Failure modes worth recognising
- "command not found: mac-cli" → not installed, or installed under
~/.local/bin which isn't on $PATH. Check ls ~/.local/bin/mac-cli and PATH.
- A
clop invocation reports a missing tool → the corresponding brew formula isn't installed; install it and retry (see the toolchain list above).
shot produces no file → Screen Recording permission not granted. Walk the user to System Settings → Privacy & Security → Screen Recording.
clean maintenance --dns fails → needs sudo; if the user is in a non-interactive shell with no sudoers entry, surface that clearly rather than retrying.
clean prints "interactive cleanup needs a terminal" and exits → expected: the destructive scan→clean flows (clean, clean interactive, clean deep) refuse without a TTY. Hand the command to the user; use clean insights/categories to advise.
clean … ✓ 0 B freed with refused (path not safe) lines → the path sits outside $HOME or in a protected system location (/System, /Applications, …).
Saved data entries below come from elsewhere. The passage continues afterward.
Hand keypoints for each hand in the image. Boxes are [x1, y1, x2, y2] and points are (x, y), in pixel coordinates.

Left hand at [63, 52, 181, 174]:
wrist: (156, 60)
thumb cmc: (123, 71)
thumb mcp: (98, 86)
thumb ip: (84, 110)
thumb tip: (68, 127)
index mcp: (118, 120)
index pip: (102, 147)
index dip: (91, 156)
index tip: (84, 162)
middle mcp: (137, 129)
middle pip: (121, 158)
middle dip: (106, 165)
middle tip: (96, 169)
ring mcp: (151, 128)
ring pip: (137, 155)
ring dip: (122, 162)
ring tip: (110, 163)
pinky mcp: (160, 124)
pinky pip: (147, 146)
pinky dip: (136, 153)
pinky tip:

This is the allowlist, not a permission issue — sudo won't change it. (In-$HOME caches, large files, and duplicates are not refused on current builds.)
clean … system error: /private/var/folders/… → those temp dirs are in use by running processes; even root can't delete them mid-session. Harmless; they clear when the owning app quits.
- Hangs forever with no output → an interactive prompt waiting on a TTY. On current builds this is
shot (bare) or a clop brew-install prompt — not clean (which refuses) or clean monitor (which snapshots). Kill the process, switch to the flagged form.
Things this skill does not do
- Run on Intel Macs (the binary is
darwin-arm64 only).
- Process PDFs through
clop (planned, currently skipped).
- Drive the destructive picker flows (
clean, clean interactive, clean deep) or shot's app picker — they need a TTY. Use the non-interactive subcommands (insights, monitor --json, categories, uninstall --dry-run, …), or hand the command back to the user.
- Strip language/localization files from apps — that category was removed (breaks code signatures).